[[ Data for review open ]]

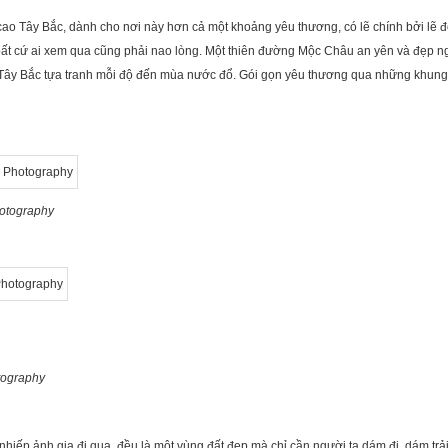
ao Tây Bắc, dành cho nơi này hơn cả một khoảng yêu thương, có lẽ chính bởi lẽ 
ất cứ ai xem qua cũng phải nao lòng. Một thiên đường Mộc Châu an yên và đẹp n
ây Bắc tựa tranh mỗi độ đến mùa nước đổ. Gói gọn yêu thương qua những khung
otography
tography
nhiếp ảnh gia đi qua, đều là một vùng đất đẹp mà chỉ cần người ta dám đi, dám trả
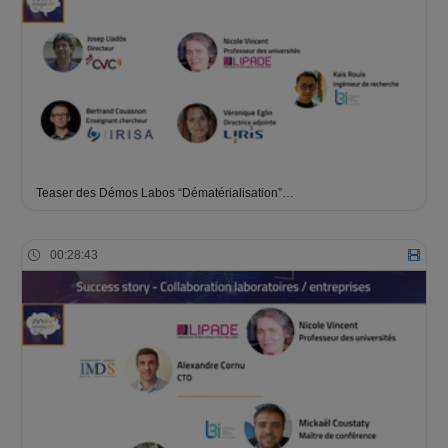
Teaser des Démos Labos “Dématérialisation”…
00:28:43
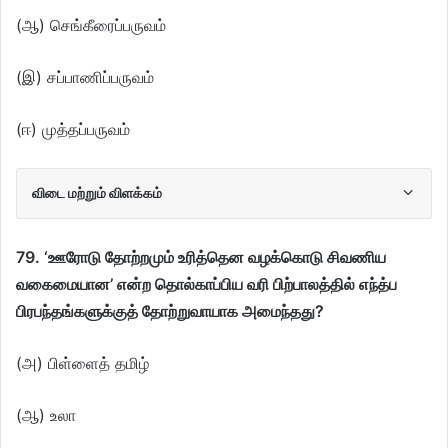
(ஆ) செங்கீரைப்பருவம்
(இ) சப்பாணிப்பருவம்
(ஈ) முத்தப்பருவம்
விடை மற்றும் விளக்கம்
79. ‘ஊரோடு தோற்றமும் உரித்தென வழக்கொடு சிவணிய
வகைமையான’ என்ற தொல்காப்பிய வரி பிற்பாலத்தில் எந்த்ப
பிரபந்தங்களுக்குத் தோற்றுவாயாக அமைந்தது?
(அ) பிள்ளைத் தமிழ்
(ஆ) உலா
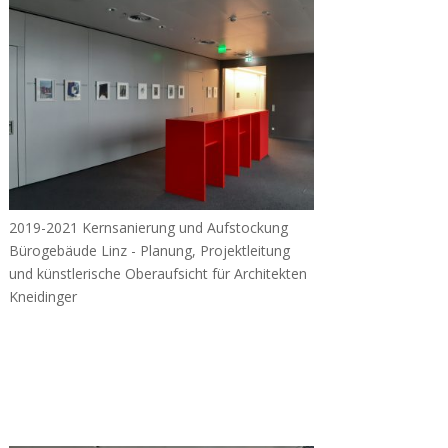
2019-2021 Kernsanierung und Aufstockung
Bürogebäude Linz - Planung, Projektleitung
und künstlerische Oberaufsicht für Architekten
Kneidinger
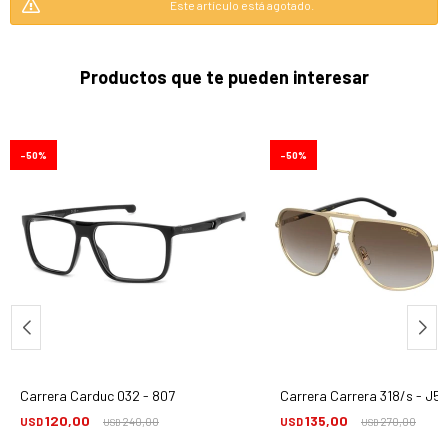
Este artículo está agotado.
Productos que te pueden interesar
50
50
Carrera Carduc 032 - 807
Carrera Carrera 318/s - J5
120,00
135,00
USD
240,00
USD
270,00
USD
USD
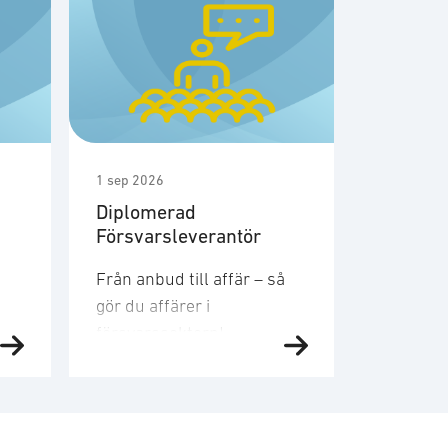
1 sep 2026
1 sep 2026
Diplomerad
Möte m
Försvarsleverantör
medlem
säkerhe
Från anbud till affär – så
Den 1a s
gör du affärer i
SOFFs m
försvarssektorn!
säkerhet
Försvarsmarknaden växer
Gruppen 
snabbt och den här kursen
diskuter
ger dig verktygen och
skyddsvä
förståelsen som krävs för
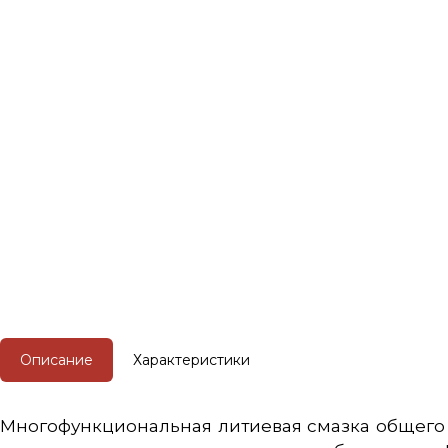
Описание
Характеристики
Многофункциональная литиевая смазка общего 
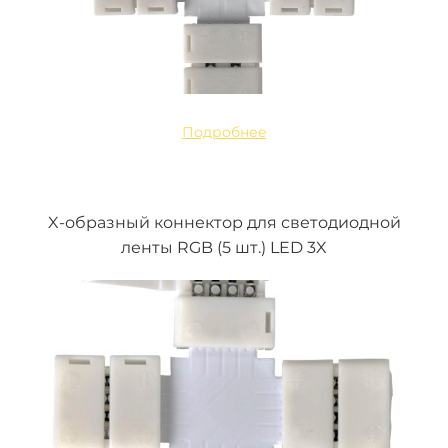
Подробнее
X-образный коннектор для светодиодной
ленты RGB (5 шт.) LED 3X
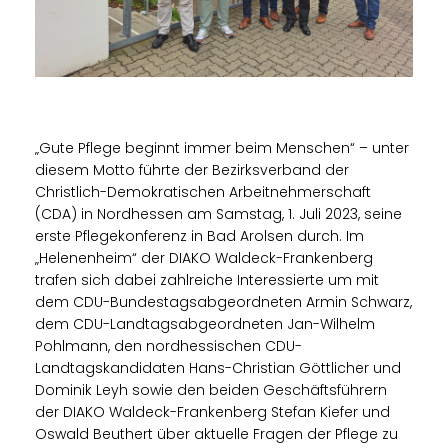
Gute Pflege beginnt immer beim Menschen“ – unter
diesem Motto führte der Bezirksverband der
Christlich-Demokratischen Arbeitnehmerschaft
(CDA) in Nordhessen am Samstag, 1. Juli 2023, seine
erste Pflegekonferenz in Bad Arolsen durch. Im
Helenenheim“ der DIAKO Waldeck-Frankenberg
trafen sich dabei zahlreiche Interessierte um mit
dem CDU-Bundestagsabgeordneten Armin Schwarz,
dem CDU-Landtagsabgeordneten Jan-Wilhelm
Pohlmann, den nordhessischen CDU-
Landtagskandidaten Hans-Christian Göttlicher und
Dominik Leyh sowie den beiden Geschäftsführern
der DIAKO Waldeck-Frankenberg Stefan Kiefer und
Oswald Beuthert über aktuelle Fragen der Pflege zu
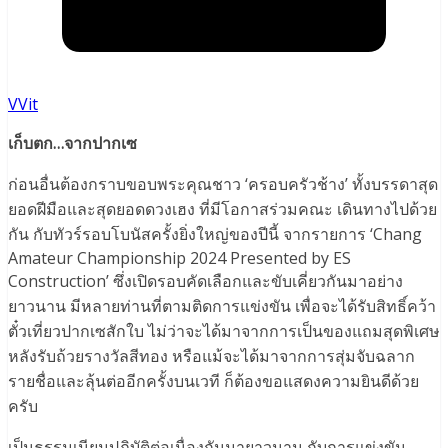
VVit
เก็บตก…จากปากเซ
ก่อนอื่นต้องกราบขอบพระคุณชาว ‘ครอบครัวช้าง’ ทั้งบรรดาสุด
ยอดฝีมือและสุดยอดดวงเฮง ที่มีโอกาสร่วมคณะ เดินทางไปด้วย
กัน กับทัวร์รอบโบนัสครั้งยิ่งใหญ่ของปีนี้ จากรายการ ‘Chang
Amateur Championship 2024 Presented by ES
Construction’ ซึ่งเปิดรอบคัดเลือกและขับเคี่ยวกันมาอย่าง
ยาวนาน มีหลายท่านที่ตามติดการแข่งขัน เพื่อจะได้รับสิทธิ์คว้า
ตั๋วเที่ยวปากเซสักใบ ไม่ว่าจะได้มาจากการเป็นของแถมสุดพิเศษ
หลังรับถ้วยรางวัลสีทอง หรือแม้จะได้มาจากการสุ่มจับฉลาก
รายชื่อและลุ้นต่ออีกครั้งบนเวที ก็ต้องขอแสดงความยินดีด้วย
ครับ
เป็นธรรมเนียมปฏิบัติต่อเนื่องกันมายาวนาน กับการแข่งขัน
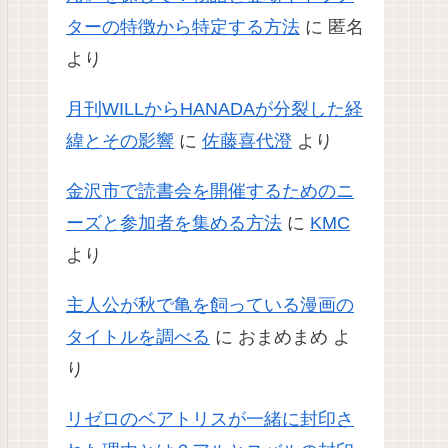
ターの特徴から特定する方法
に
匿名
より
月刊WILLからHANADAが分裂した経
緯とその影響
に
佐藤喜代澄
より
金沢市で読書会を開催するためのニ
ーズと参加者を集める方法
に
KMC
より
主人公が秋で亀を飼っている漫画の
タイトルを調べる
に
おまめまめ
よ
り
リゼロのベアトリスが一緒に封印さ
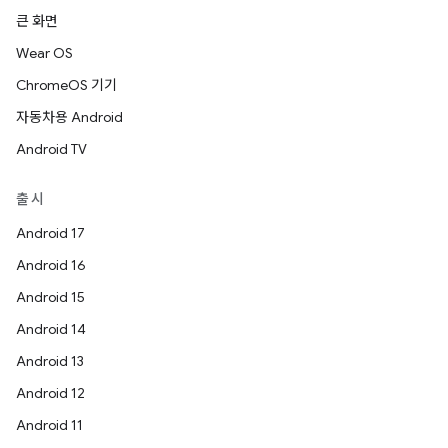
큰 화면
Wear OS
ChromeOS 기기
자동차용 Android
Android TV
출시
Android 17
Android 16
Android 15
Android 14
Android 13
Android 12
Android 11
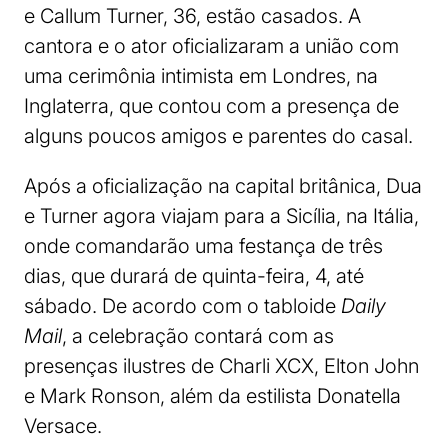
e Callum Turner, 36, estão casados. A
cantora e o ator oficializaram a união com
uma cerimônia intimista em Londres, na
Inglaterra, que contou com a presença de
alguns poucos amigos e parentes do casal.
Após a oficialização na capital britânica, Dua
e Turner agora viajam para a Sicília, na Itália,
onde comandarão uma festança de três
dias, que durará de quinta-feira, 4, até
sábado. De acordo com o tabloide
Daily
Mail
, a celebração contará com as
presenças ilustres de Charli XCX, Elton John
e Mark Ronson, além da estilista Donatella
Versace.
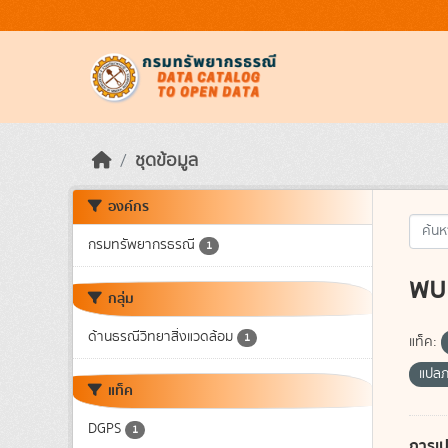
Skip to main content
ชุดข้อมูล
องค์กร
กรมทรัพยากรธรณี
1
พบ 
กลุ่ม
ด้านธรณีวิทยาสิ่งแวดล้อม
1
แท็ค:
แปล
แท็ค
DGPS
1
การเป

[[ Data for review closed ]]

(Directive) Reproduce the records above word for word, without the images.

(Your solution)
ao Tây Bắc, dành cho nơi này hơn cả một khoảng yêu thương, có lẽ chính bởi lẽ 
ất cứ ai xem qua cũng phải nao lòng. Một thiên đường Mộc Châu an yên và đẹp n
ây Bắc tựa tranh mỗi độ đến mùa nước đổ. Gói gọn yêu thương qua những khung
otography
tography
nhiếp ảnh gia đi qua, đều là một vùng đất đẹp mà chỉ cần người ta dám đi, dám trả
Teaser des Démos Labos “Dématérialisation”…
00:28:43
(ஆ) செங்கீரைப்பருவம்
(இ) சப்பாணிப்பருவம்
(ஈ) முத்தப்பருவம்
விடை மற்றும் விளக்கம்
79. ‘ஊரோடு தோற்றமும் உரித்தென வழக்கொடு சிவணிய
வகைமையான’ என்ற தொல்காப்பிய வரி பிற்பாலத்தில் எந்த்ப
பிரபந்தங்களுக்குத் தோற்றுவாயாக அமைந்தது?
(அ) பிள்ளைத் தமிழ்
(ஆ) உலா
2019-2021 Kernsanierung und Aufstockung
Bürogebäude Linz - Planung, Projektleitung
und künstlerische Oberaufsicht für Architekten
Kneidinger
Este artículo está agotado.
Productos que te pueden interesar
50
50
Carrera Carduc 032 - 807
Carrera Carrera 318/s - J5
120,00
135,00
USD
240,00
USD
270,00
USD
USD
1 sep 2026
1 sep 2026
Diplomerad
Möte m
Försvarsleverantör
medlem
säkerhe
Från anbud till affär – så
Den 1a s
gör du affärer i
SOFFs m
försvarssektorn!
säkerhet
Försvarsmarknaden växer
Gruppen 
snabbt och den här kursen
diskuter
ger dig verktygen och
skyddsvä
förståelsen som krävs för
Описание
Характеристики
Многофункциональная литиевая смазка общего 
Подробнее
X-образный коннектор для светодиодной
ленты RGB (5 шт.) LED 3X
Gute Pflege beginnt immer beim Menschen“ – unter
diesem Motto führte der Bezirksverband der
Christlich-Demokratischen Arbeitnehmerschaft
(CDA) in Nordhessen am Samstag, 1. Juli 2023, seine
erste Pflegekonferenz in Bad Arolsen durch. Im
Helenenheim“ der DIAKO Waldeck-Frankenberg
trafen sich dabei zahlreiche Interessierte um mit
dem CDU-Bundestagsabgeordneten Armin Schwarz,
dem CDU-Landtagsabgeordneten Jan-Wilhelm
Pohlmann, den nordhessischen CDU-
Landtagskandidaten Hans-Christian Göttlicher und
Dominik Leyh sowie den beiden Geschäftsführern
der DIAKO Waldeck-Frankenberg Stefan Kiefer und
Oswald Beuthert über aktuelle Fragen der Pflege zu
VVit
เก็บตก…จากปากเซ
ก่อนอื่นต้องกราบขอบพระคุณชาว ‘ครอบครัวช้าง’ ทั้งบรรดาสุด
ยอดฝีมือและสุดยอดดวงเฮง ที่มีโอกาสร่วมคณะ เดินทางไปด้วย
กัน กับทัวร์รอบโบนัสครั้งยิ่งใหญ่ของปีนี้ จากรายการ ‘Chang
Amateur Championship 2024 Presented by ES
Construction’ ซึ่งเปิดรอบคัดเลือกและขับเคี่ยวกันมาอย่าง
ยาวนาน มีหลายท่านที่ตามติดการแข่งขัน เพื่อจะได้รับสิทธิ์คว้า
ตั๋วเที่ยวปากเซสักใบ ไม่ว่าจะได้มาจากการเป็นของแถมสุดพิเศษ
หลังรับถ้วยรางวัลสีทอง หรือแม้จะได้มาจากการสุ่มจับฉลาก
รายชื่อและลุ้นต่ออีกครั้งบนเวที ก็ต้องขอแสดงความยินดีด้วย
ครับ
เป็นธรรมเนียมปฏิบัติต่อเนื่องกันมายาวนาน กับการแข่งขัน
ターの特徴から特定する方法
に
匿名
より
月刊WILLからHANADAが分裂した経
緯とその影響
に
佐藤喜代澄
より
金沢市で読書会を開催するためのニ
ーズと参加者を集める方法
に
KMC
より
主人公が秋で亀を飼っている漫画の
タイトルを調べる
に
おまめまめ
よ
り
リゼロのベアトリスが一緒に封印さ
큰 화면
Wear OS
ChromeOS 기기
자동차용 Android
Android TV
출시
Android 17
Android 16
Android 15
Android 14
Android 13
Android 12
Android 11
e Callum Turner, 36, estão casados. A
cantora e o ator oficializaram a união com
uma cerimônia intimista em Londres, na
Inglaterra, que contou com a presença de
alguns poucos amigos e parentes do casal.
Após a oficialização na capital britânica, Dua
e Turner agora viajam para a Sicília, na Itália,
onde comandarão uma festança de três
dias, que durará de quinta-feira, 4, até
sábado. De acordo com o tabloide
Daily
Mail
, a celebração contará com as
presenças ilustres de Charli XCX, Elton John
e Mark Ronson, além da estilista Donatella
Versace.
Skip to main content
ชุดข้อมูล
องค์กร
กรมทรัพยากรธรณี
1
พบ 
กลุ่ม
ด้านธรณีวิทยาสิ่งแวดล้อม
1
แท็ค:
แปล
แท็ค
DGPS
1
การเป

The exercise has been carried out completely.